Biden’s acknowledgment of the pressure put on many families by rising prices comes as his poll numbers continue to plummet. His latest approval rating average is roughly 41%, according to the RealClearPolitics average of polls, while an average of 53% disapprove of his job performance.
While a number of factors have contributed to the slide, Biden’s approval numbers began to fall over the summer, at a time when his message about the economy reflected an optimism that his administration no longer promotes.
Biden dismissed concerns from economists over the summer that his own policies — as well as supply chain disruptions caused by pandemic lockdowns — would drive up prices.
“I don’t know anybody, including Larry Summer — who’s a friend of mine — who’s worried about inflation, is suggesting that there’s any long-term march here if we do the things we’re going to do,” Biden said during a July 21 town hall with CNN.
Summers, the Treasury Secretary under former President Clinton and director of the National Economic Council under former President Barack Obama, had warned in a May op-ed that Biden’s massive stimulus bill, passed earlier this year, would contribute to inflation that was likely to last.
”[N]ot everything we are seeing is likely to be temporary,” Summers wrote in May. “A variety of factors suggests that inflation may yet accelerate — including further price pressures as demand growth outstrips supply growth; rising materials costs and diminished inventories; higher home prices that have so far not been reflected at all in official price indexes; and the impact of inflation expectations on purchasing behavior.”
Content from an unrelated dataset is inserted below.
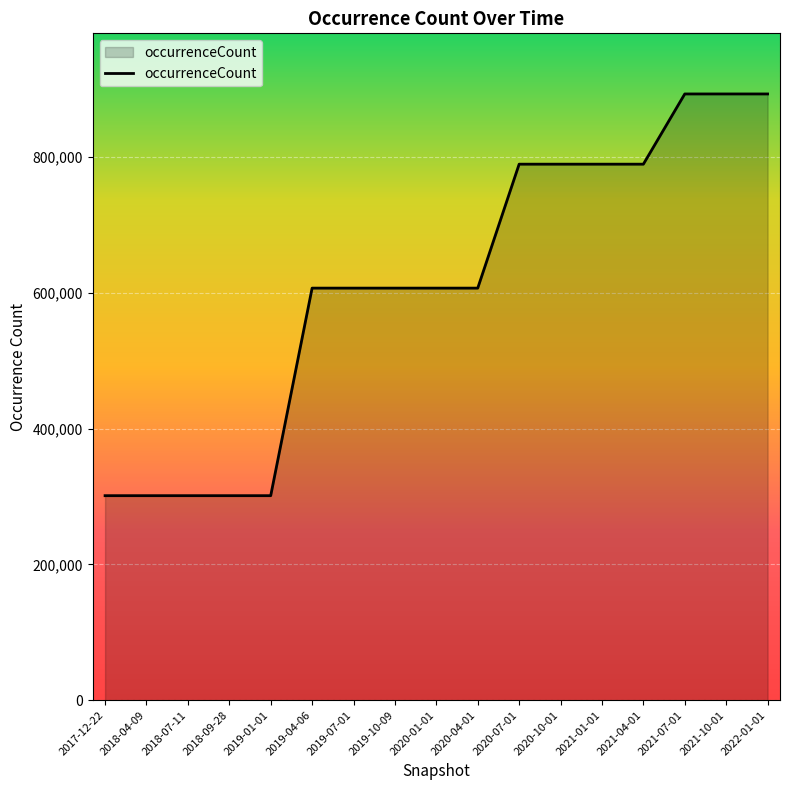

Reading right to left, transcribe all the data shown in this chart.

2022-01-01=892599	2021-10-01=892599	2021-07-01=892599	2021-04-01=789209	2021-01-01=789209	2020-10-01=789209	2020-07-01=789209	2020-04-01=606705	2020-01-01=606705	2019-10-09=606705	2019-07-01=606705	2019-04-06=606705	2019-01-01=301099	2018-09-28=301099	2018-07-11=301099	2018-04-09=301099	2017-12-22=301099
Biden was even more dismissive in June when he suggested prices would simply “pop up” and fall back to normal levels after a brief window.
“Talking inflation — the overwhelming consensus is, it’s going to pop up a little bit and then go back down. No one is talking about, ‘This great, great deal,’” Biden said during a June 24 press conference.
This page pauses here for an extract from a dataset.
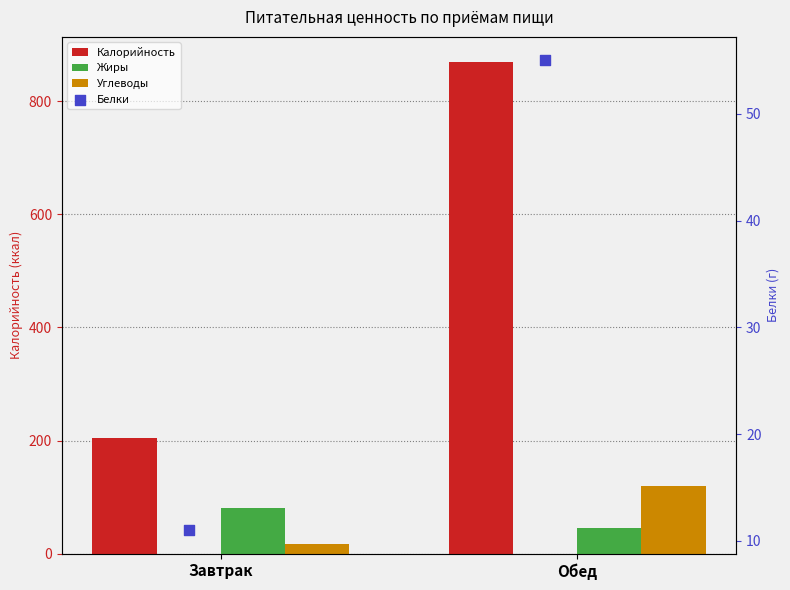

Which series has the widest spread of Y values?

Калорийность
The White House in July drew widespread criticism when it put out a tweet that made light of inflationary concerns with a series of barbecue puns that claimed the cost of grilling on July 4th would be lower this year.
Not only was the size of the savings — an average of 16 cents — so small that the tweet inspired ridicule, but the administration’s own data contradict the claim. The Department of Agriculture said the price of groceries was climbing in the summer, and it put out numbers recently that showed groceries cost 5.4% more in October than in October 2020.
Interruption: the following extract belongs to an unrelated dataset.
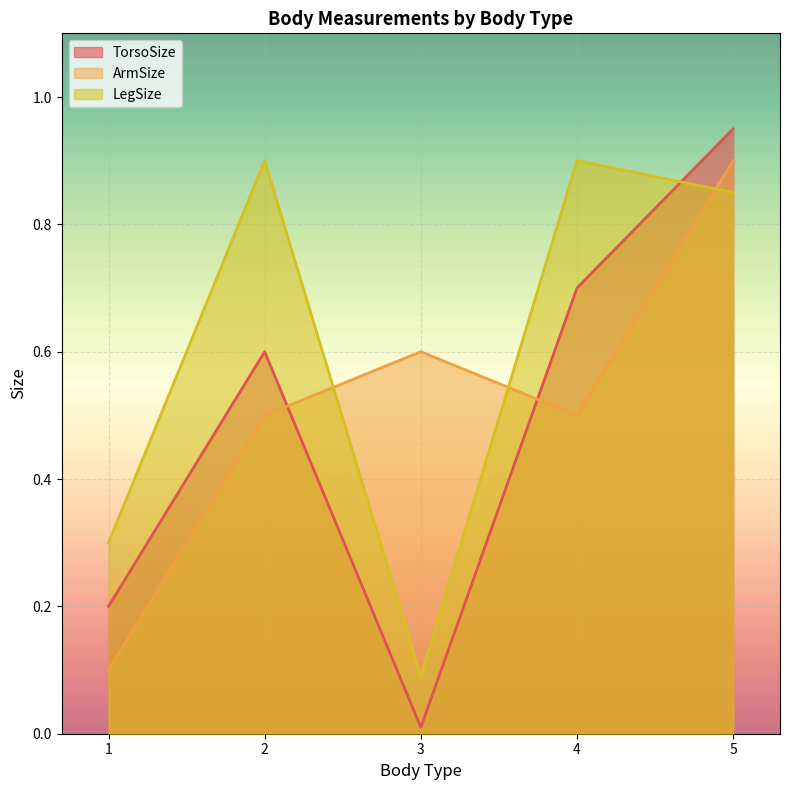

At which label does TorsoSize reach its minimum?

3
Biden officials have made light of the supply chain breakdown as well.
White House press secretary Jen Psaki sparked outrage last month when she responded mockingly to a question about shipping bottlenecks that people are experiencing a “tragedy of the treadmill that’s delayed.”
Gas prices are climbing alongside the cost of virtually all other goods, hitting their highest level in seven years last month.
Biden and his team have pivoted, too, on the seriousness of fuel supply shortages.
In early November, Energy Secretary Jennifer Granholm admitted people would pay more to heat their homes this winter in a direct acknowledgment of the consequences of strained fuel supply.
Biden on Tuesday released 50 million barrels of oil from the U.S. Strategic Petroleum Reserve in an effort to lower prices at the pump, although experts have cautioned the one-time influx of such a relatively small amount of oil could have a limited effect.
For months, however, Biden has done little to address the issues creating the spike in gas prices.
He unsuccessfully attempted to persuade Organization of the Petroleum Exporting Countries members to increase global oil supply earlier this year, and he has repeatedly resisted calls to step up domestic energy production to meet the increased demand driving price increases.
Instead, Biden has spent months blaming the issues on unnamed malign forces in the fuel industry.
“We’re also going after the bad actors and pandemic profiteers in our economy. There’s a lot of evidence that gas prices should be going down, but they haven’t. We’ll be taking a close look at that,” Biden said during a Sept. 16 speech.
The White House has argued more recently that Biden’s Build Back Better Act, which is still languishing on Capitol Hill, will reduce inflation.
Negotiations on the bill, however, began long before inflation emerged as a top voter concern, and many of its programs would pump more money into an economy that is already at risk of overheating.